The book is based on 32 hours of interviews Mr Lee gave to seven journalists from The Straits Times and was launched on Jan 21.

Mr Lee was quoted as saying, “Muslims socially do not cause any trouble, but they are distinct and separate.” When asked how they could integrate, he said, “Be less strict on Islamic observances, and say: ‘Okay, I’ll eat with you.’”

He also said: “I think we were progressing very nicely until the surge of Islam came, and if you asked me for my observations, the other communities have easier integration — friends, inter-marriages and so on – than Muslims.”

The Minister Mentor’s statement was met with a positive reaction from the Malay-Muslim community.

MP Halimah Yacob, who spoke on racial cohesion in Singapore in Parliament on Monday, told ST: “This will go a long way towards assuaging the feelings of the community. … MM’s earlier comments caused a lot of unhappiness because many felt it was not a description of the reality.”

She added, the statement showed Mr Lee’s “humility”.

Chairman of the Association of Muslim Professionals Nizam Ismail also welcomed the news. He said the “retraction” was a “necessary” move. ”The issue of integration is an important one especially for a young, heterogeneous and cosmopolitan nation-state. Integration still remains a work in progress,” he said.

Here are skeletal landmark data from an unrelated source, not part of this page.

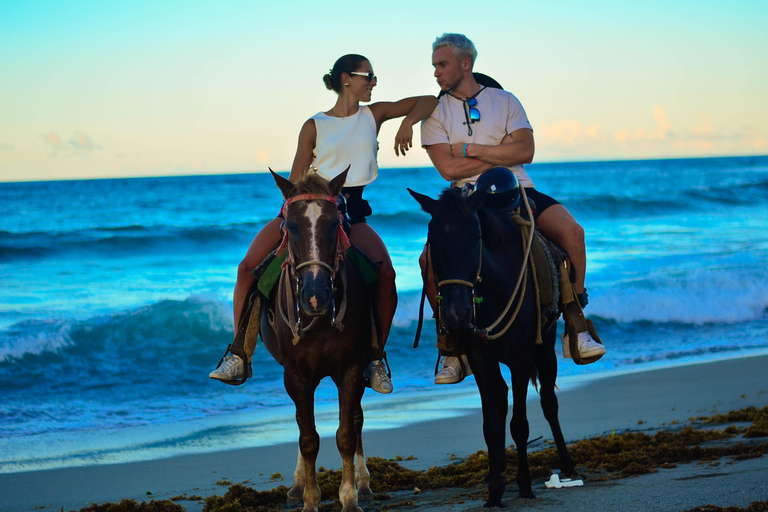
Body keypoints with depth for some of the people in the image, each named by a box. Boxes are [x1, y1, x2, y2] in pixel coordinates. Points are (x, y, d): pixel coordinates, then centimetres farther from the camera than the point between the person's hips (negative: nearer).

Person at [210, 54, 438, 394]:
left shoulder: (374, 115, 11)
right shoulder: (314, 127, 6)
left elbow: (428, 102, 13)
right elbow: (296, 181, 5)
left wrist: (408, 124, -5)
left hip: (350, 210, 0)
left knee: (385, 272, -29)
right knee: (248, 266, -18)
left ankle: (376, 359, -13)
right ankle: (239, 355, -9)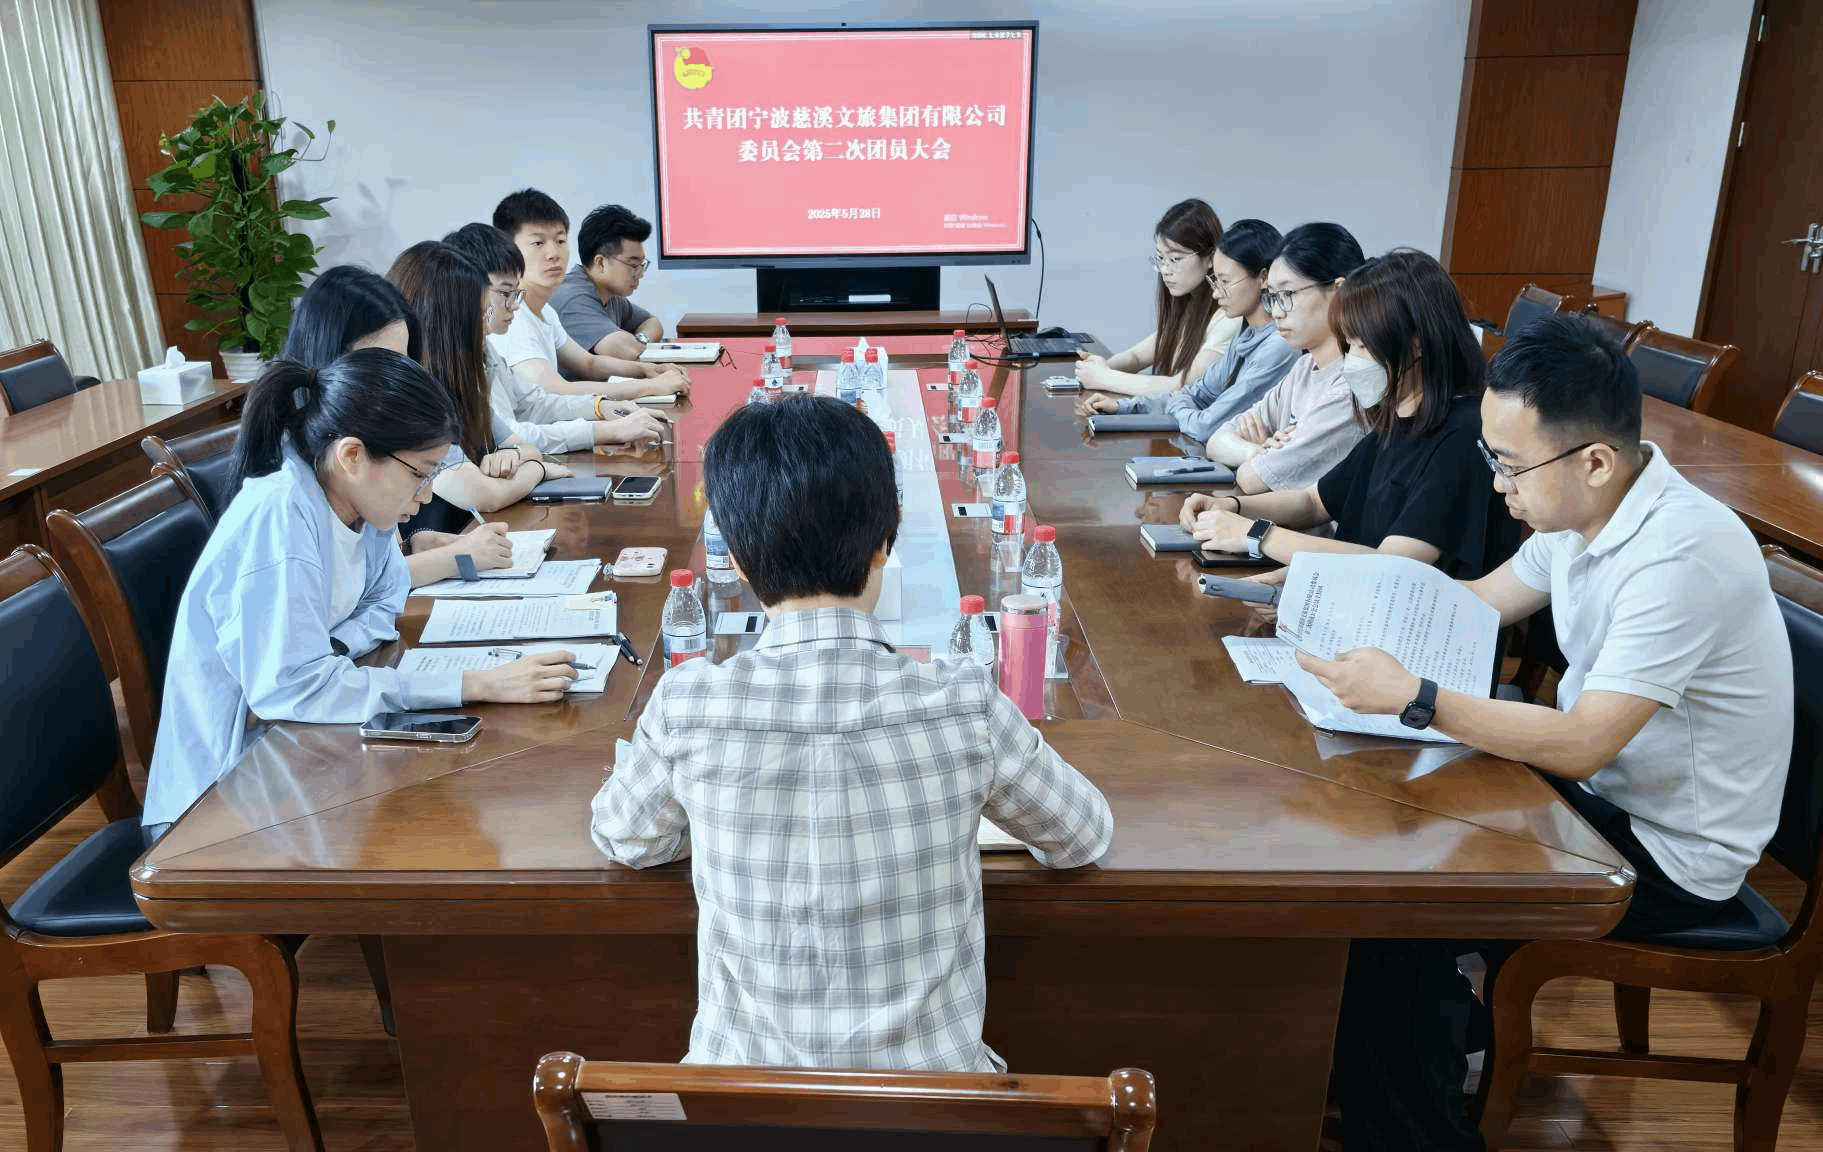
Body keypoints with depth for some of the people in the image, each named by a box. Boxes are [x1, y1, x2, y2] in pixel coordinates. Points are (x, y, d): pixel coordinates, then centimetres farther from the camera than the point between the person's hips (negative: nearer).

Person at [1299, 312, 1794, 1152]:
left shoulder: (1682, 556, -30)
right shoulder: (1587, 510, -5)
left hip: (1673, 857, -8)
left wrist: (1410, 697, -34)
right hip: (1603, 786, 8)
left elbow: (1581, 746, -31)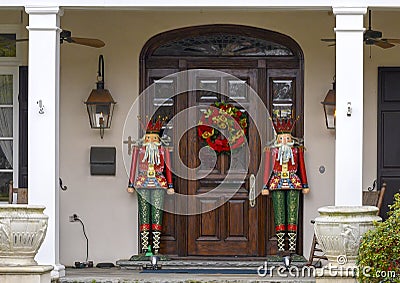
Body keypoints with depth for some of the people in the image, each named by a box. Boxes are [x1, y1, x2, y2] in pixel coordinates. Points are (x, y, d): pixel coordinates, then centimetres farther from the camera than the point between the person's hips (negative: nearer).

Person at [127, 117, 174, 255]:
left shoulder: (163, 150, 9)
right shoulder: (139, 150, 9)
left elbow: (167, 169, 10)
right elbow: (133, 168, 10)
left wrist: (170, 186, 6)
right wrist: (131, 185, 6)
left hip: (159, 185, 0)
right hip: (142, 185, 0)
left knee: (157, 214, -4)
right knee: (144, 214, -3)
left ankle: (156, 248, -3)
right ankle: (144, 248, -1)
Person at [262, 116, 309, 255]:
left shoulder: (297, 150, 8)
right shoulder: (272, 150, 7)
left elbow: (302, 168, 12)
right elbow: (267, 169, 9)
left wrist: (305, 185, 12)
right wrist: (265, 187, 5)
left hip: (293, 184, 0)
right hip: (277, 184, 0)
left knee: (292, 213, -3)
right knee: (279, 214, -1)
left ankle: (292, 246, -1)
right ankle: (280, 247, 2)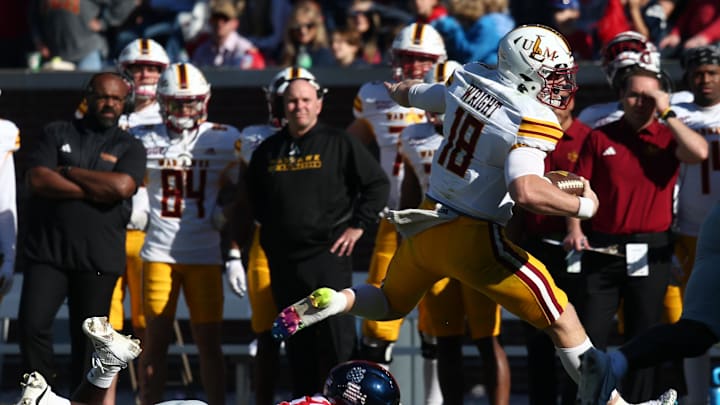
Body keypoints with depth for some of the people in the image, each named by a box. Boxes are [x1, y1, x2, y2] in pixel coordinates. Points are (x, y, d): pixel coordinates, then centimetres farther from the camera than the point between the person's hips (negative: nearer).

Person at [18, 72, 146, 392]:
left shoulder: (129, 147, 9)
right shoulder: (56, 134, 11)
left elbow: (121, 186, -11)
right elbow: (37, 181, -5)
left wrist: (67, 172, -6)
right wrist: (95, 191, -8)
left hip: (98, 259, 0)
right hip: (47, 252, 0)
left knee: (87, 339, 2)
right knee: (32, 326, -10)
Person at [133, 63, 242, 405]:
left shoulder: (224, 140, 4)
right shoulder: (144, 140, 6)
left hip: (205, 256, -1)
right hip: (159, 253, 1)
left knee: (209, 341, 1)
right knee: (156, 340, 2)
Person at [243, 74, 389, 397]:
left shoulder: (339, 144, 0)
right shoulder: (268, 151, 12)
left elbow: (377, 184, 2)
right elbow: (254, 197, 27)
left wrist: (357, 226, -3)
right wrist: (269, 226, 16)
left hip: (329, 253, -4)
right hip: (284, 259, 4)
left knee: (336, 337, -9)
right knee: (297, 344, 8)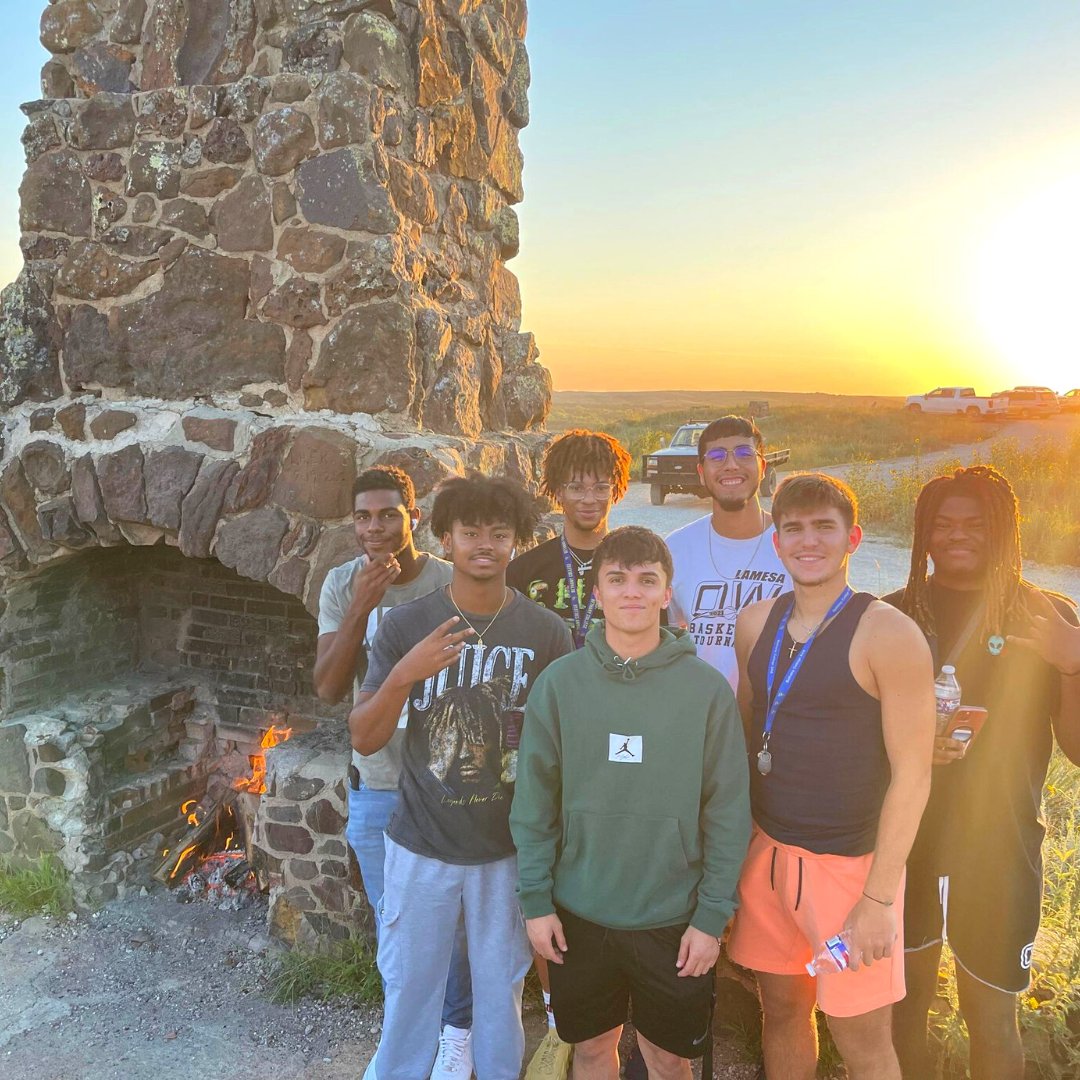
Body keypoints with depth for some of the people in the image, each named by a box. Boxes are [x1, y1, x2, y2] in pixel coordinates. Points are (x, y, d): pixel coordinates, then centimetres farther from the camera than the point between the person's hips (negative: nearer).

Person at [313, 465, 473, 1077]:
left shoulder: (451, 584, -17)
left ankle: (456, 1027, 41)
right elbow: (329, 689, -14)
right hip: (374, 786, 3)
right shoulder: (341, 585, -6)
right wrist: (361, 607, -26)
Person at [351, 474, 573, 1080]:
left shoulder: (548, 633, -10)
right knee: (410, 984, 18)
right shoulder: (405, 626, -9)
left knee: (501, 985, 18)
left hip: (509, 848, 0)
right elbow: (364, 739, -9)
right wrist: (404, 675, -28)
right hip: (420, 845, 0)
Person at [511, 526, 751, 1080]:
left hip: (674, 920, -1)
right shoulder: (559, 681, -7)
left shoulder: (707, 688, -10)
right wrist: (535, 899, -4)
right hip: (579, 914, 1)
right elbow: (534, 800, -3)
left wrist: (713, 914, -7)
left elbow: (727, 812, -6)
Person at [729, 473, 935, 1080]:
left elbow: (912, 774, -14)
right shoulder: (757, 624, 2)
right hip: (767, 850, 5)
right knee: (782, 1008, 19)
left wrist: (879, 898, -15)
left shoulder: (888, 634, -15)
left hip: (851, 863, -5)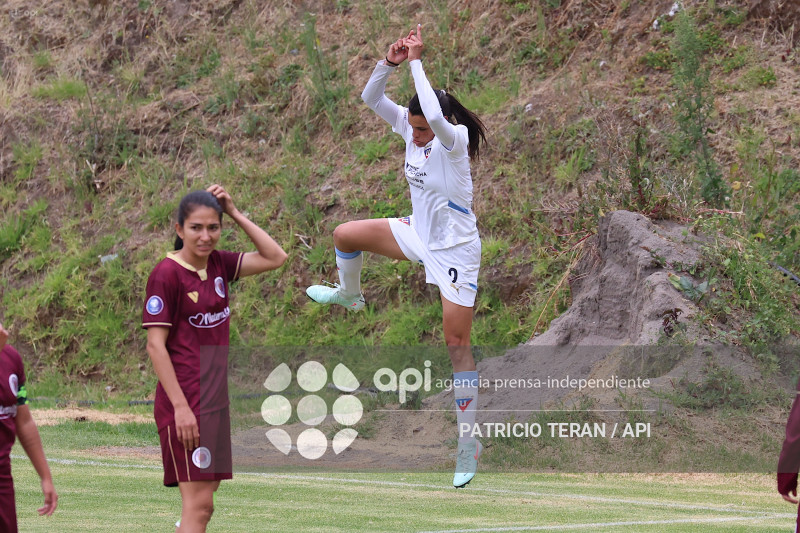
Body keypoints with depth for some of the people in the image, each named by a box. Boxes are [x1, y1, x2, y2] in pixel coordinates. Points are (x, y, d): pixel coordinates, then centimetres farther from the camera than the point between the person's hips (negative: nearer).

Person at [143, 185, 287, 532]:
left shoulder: (217, 265, 8)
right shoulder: (166, 275, -12)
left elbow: (274, 257, 11)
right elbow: (155, 345, -14)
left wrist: (235, 213, 3)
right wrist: (180, 406, -19)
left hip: (216, 400, 8)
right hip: (186, 403, -8)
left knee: (202, 504, 11)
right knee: (198, 504, -13)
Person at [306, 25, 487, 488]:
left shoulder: (454, 139, -26)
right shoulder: (411, 127, -6)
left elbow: (437, 118, -48)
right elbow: (371, 98, -6)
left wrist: (416, 62, -40)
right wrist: (390, 62, -24)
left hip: (455, 249, -7)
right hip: (419, 235, 7)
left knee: (457, 344, -5)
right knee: (345, 235, 4)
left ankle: (468, 441, 1)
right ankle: (349, 294, 37)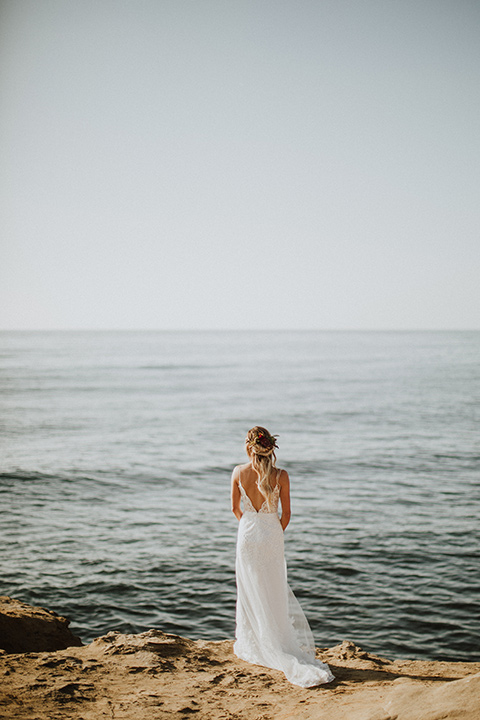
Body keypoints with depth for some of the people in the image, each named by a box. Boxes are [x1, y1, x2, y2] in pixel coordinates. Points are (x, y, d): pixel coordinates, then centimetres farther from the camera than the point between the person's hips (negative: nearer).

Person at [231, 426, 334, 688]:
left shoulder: (239, 472, -7)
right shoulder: (281, 476, -10)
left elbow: (235, 508, 5)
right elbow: (286, 514, -3)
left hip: (247, 536, 0)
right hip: (272, 538, 0)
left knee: (250, 593, 14)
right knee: (276, 593, 13)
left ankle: (251, 648, 23)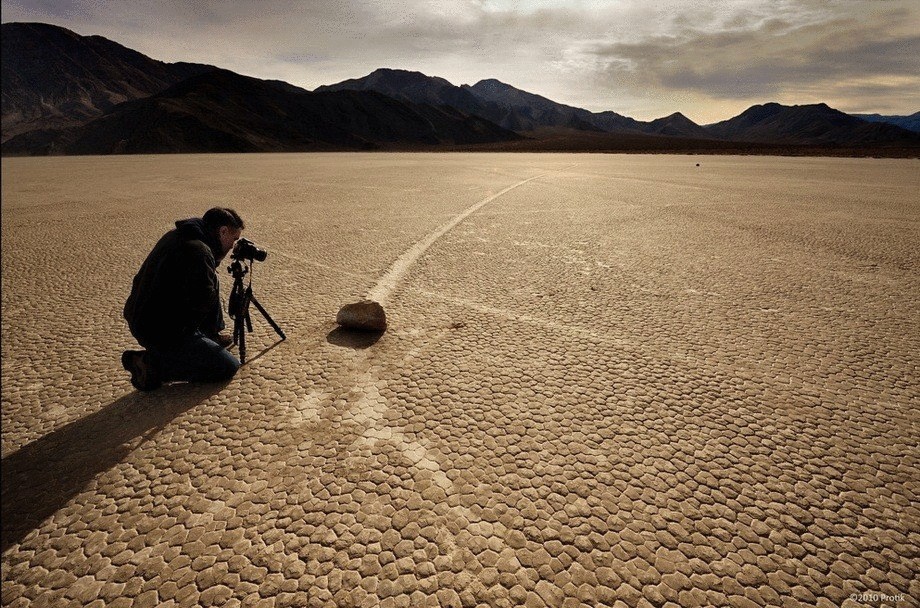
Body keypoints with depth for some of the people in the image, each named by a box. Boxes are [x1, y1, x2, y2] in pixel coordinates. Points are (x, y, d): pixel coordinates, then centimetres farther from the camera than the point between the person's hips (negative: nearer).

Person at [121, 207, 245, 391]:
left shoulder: (176, 235, 8)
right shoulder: (199, 251, -24)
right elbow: (203, 301, -26)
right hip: (162, 333, -10)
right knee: (229, 367, -6)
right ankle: (154, 365, -7)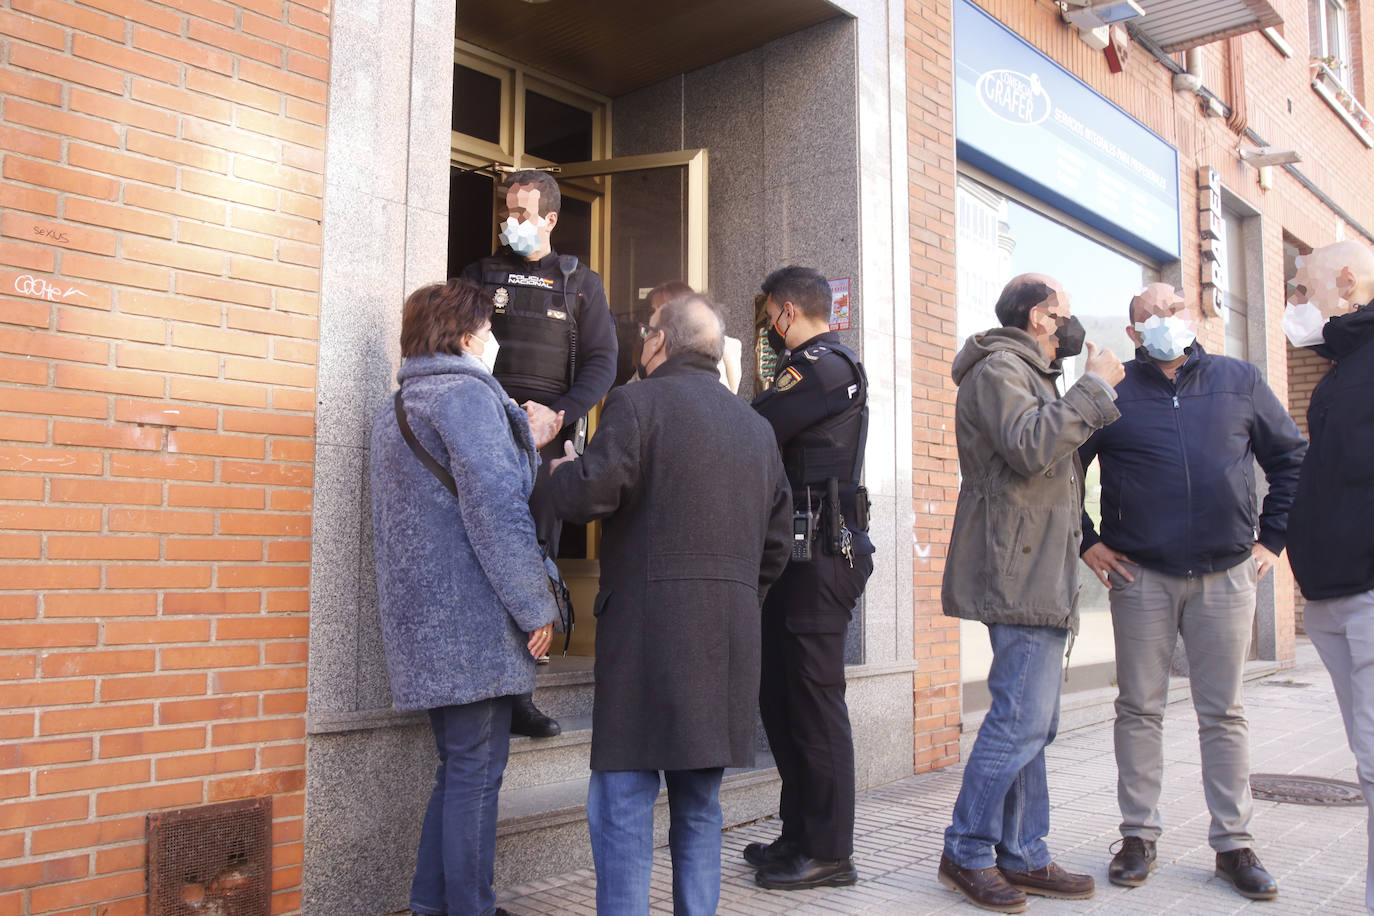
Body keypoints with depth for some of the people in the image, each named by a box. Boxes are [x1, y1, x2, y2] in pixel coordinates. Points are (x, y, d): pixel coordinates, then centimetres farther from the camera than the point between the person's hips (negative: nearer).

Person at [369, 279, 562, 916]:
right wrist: (537, 608, -14)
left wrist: (522, 448, 27)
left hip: (421, 620, 9)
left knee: (457, 768, 17)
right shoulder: (468, 396, -11)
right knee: (476, 772, -1)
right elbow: (496, 510, -18)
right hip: (474, 620, -9)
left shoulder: (395, 410, 20)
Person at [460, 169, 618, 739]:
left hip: (547, 438, 0)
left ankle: (517, 696, 5)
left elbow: (601, 362, 7)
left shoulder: (580, 283, 15)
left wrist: (557, 413, -8)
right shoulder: (480, 276, 16)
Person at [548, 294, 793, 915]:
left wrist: (561, 469, 7)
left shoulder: (638, 402, -3)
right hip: (731, 636, 7)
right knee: (699, 805, 15)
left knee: (621, 807, -1)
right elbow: (776, 537, 20)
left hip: (650, 628, -7)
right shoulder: (755, 425, 18)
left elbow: (590, 493, -14)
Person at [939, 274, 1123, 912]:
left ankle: (1023, 855, 17)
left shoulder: (1029, 375, 25)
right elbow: (1031, 448, -24)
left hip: (1040, 578, 11)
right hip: (1019, 575, -11)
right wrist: (1094, 385, -15)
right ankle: (966, 854, 0)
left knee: (1032, 721, 11)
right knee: (1021, 719, -10)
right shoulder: (998, 368, -8)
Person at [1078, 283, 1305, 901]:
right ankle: (1138, 836, 15)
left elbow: (1292, 457, 15)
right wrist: (1085, 541, 1)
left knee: (1225, 712, 7)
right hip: (1140, 575, -1)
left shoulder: (1239, 381, 8)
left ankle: (1234, 843, 16)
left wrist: (1272, 538, 8)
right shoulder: (1112, 392, 2)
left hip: (1226, 575, 2)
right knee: (1140, 708, 5)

“The Malay-Muslim community remains committed to integration and hopes that all stakeholders, including other communities and especially the State, will take part in this process of rebuilding mutual trust and bonds which may have been frayed,” he added.

Given that the people directly affected by MM Lee’s remarks have been gracious in their response to his concession that he is out-dated on this particular matter, I’m astounded that there are the likes of The Online Citizen which insists on continuing to tease the subject like a mad kitten with a ball of yarn.

Can’t TOC even contemplate that the Malay-Muslim community may be embarrassed by MM apologising? Hasn’t TOC ever heard of the word hormat?

Personally I don’t think MM is entirely inaccurate in his views. It all depends whom he had in mind when he made those remarks; what incidents he was dredging from his memory bank.

However, his remarks would be dead wrong if applied to the Malay-Muslim colleagues I’ve had in my working life. In fact some of the best traits I’ve picked up at the start of my career — work ethics, food and dressing preferences — had been instilled by chien peh from the Malay-Muslim community, albeit mostly from north of the Causeway.

That’s the trouble with soft facts or impressions and perceptions humans get from interacting with one another. We often mistake the specific for the universal.

There will always be small groups whether Malay-Muslim or Chinese and Indians of whatever religion who will, out of choice or temperament, not want to integrate with communities outside their own or even within their own.

Continuing to fret about this is just as pointless as trying to set ice cream by turning the freezer thermomter to temperatures that will make polar bears into ice carvings. A delicious dessert needs just the right temperature and time to set!